The Drug Policy Forum of California, a group advocating alternatives to the war on drugs, has put out an election guide for tomorrow's state primary. And it is largely unhappy with what the candidates have to offer.
In appraising major gubernatorial candidates, Republicans Meg Whitman and Steve Poizner and Democrat Jerry Brown, the organization reports: "Neither party offers a significant choice."
It takes Whitman to task for her declaration that she is "absolutely, 100 percent not in favor of legalizing marijuana for any reason" and signals out Poizner for his vow to "fight all efforts to legalize marijuana.
And while it credits Brown with signing a 1976 law as governor to decriminalize possession of less than an ounce of marijuana, the group says Brown has done "little to advance drug reform" since.
The group, part of a national policy organization, DrugSense, isn't at all happy with Democratic Sen. Barbara Boxer.
It says she has "done nothing to recommend herself to marijuana supporters in her 18 years in the Senate, backing tough drug sentencing laws and opposing Prop 215," California's medical marijuana law.

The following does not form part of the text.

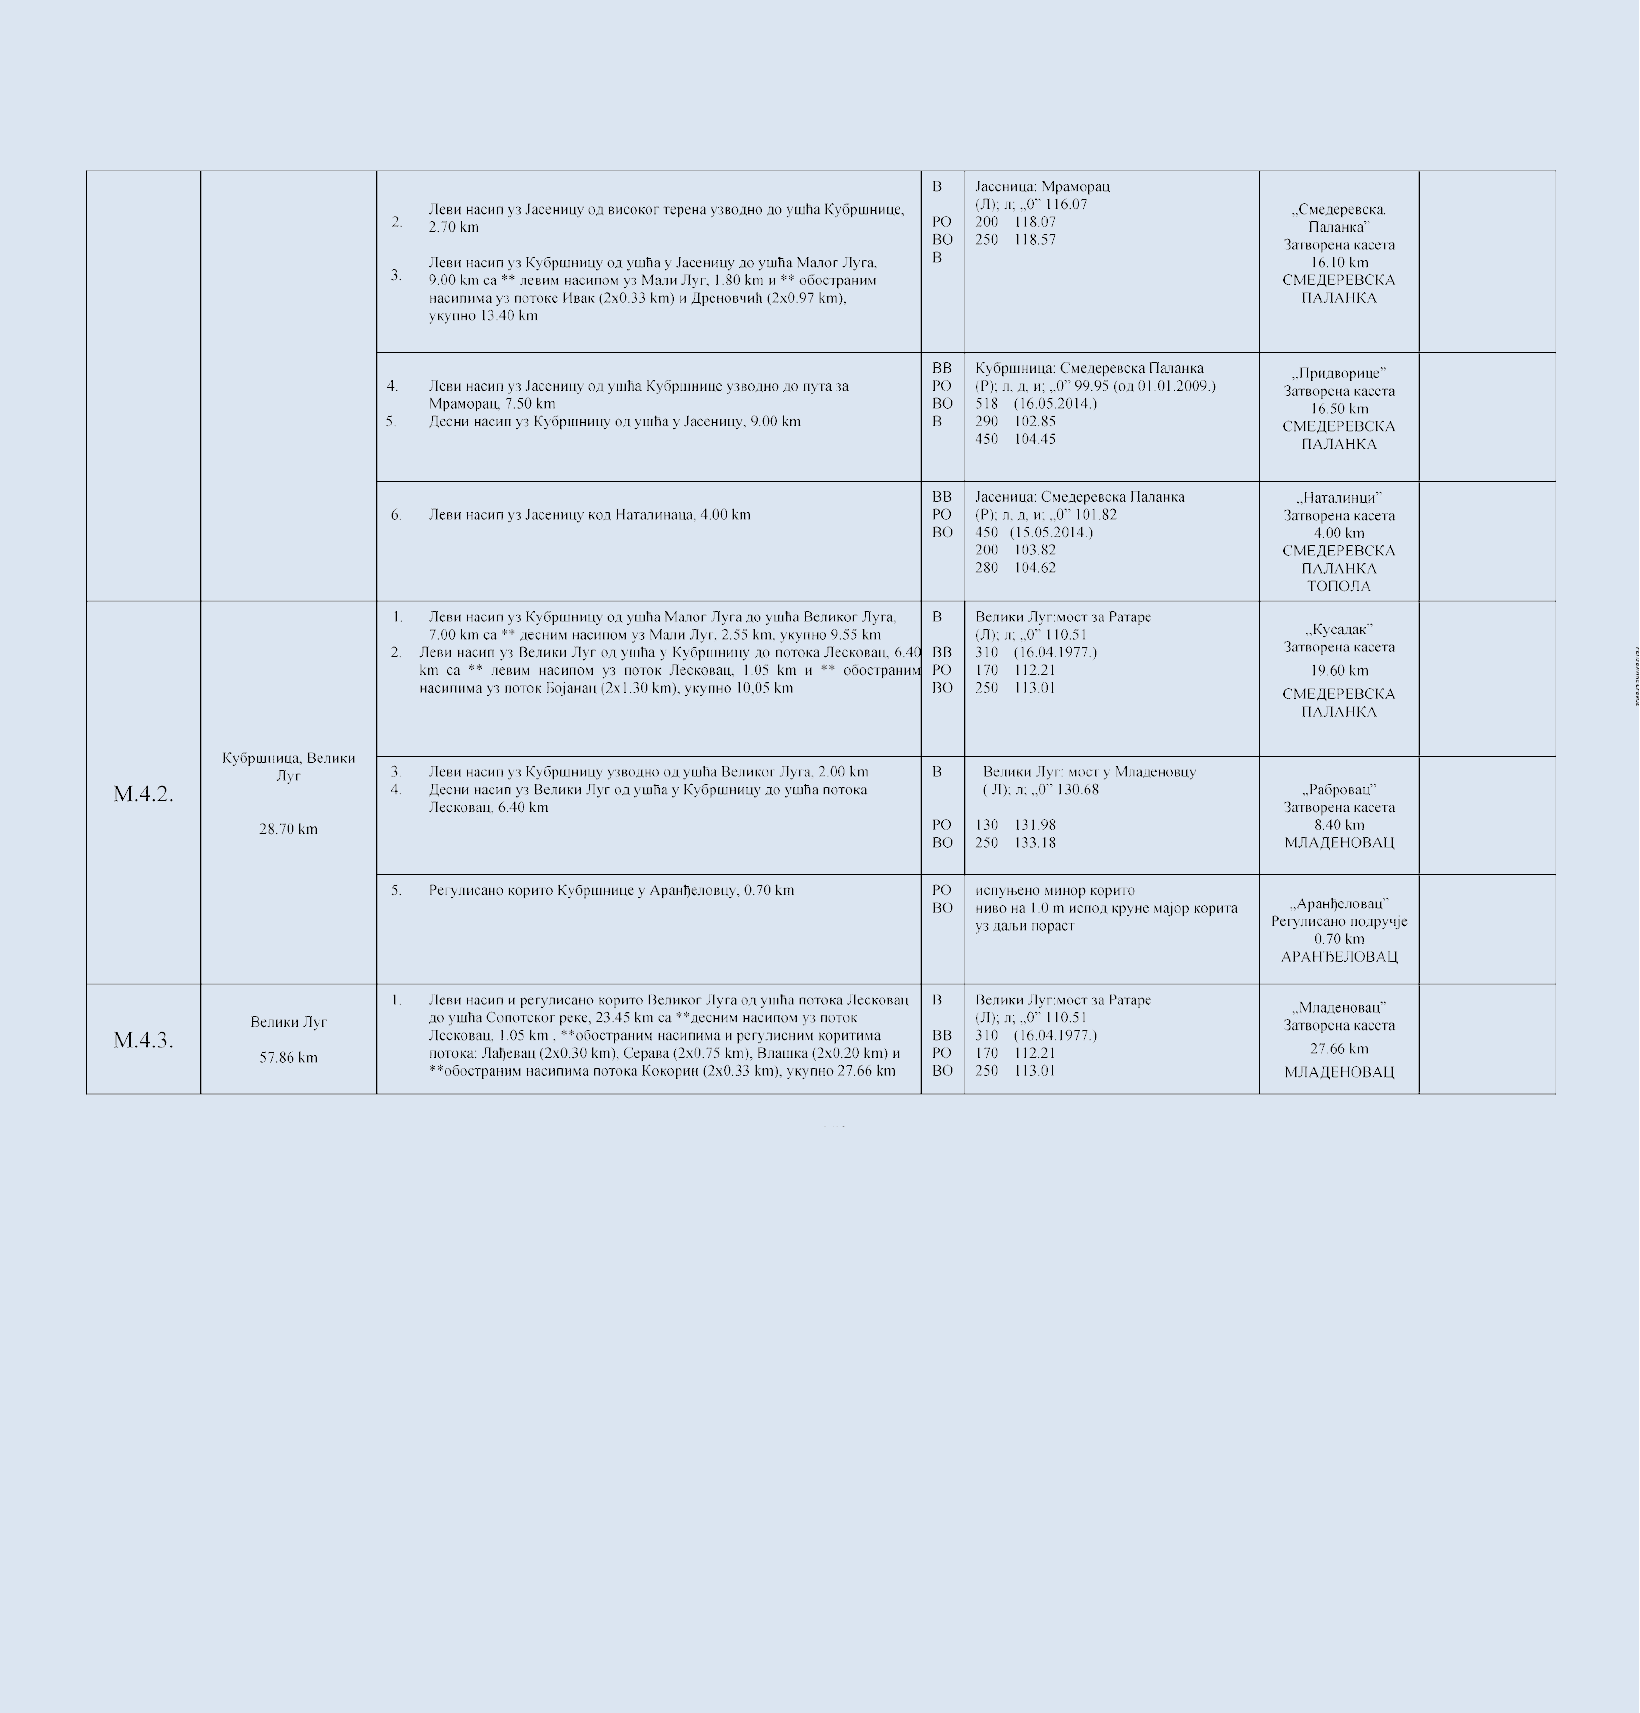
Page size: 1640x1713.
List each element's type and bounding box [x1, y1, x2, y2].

picture [86, 170, 1556, 1127]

But it suggests that Republican Tom Campbell, "a fiscal conservative with liberal views on social issues," may gather some support from the "medical marijuana community."
The group signals out Los Angeles District Attorney Steve Cooley, the leading Republican contender for attorney general, as "extremely dangerous" and suggests that the Democratic A.G. candidates lack courage on marijuana issues.
One candidate the Drug Policy Forum seems to like is state Board of Equalization member Betty Yee. The board chairwoman famously declared that a taxed, regulated pot trade could bring in $1.3 billion for California.
"Lee has repeatedly argued that legal marijuana, medical or otherwise, offers a promising source of tax revenue," the group declares.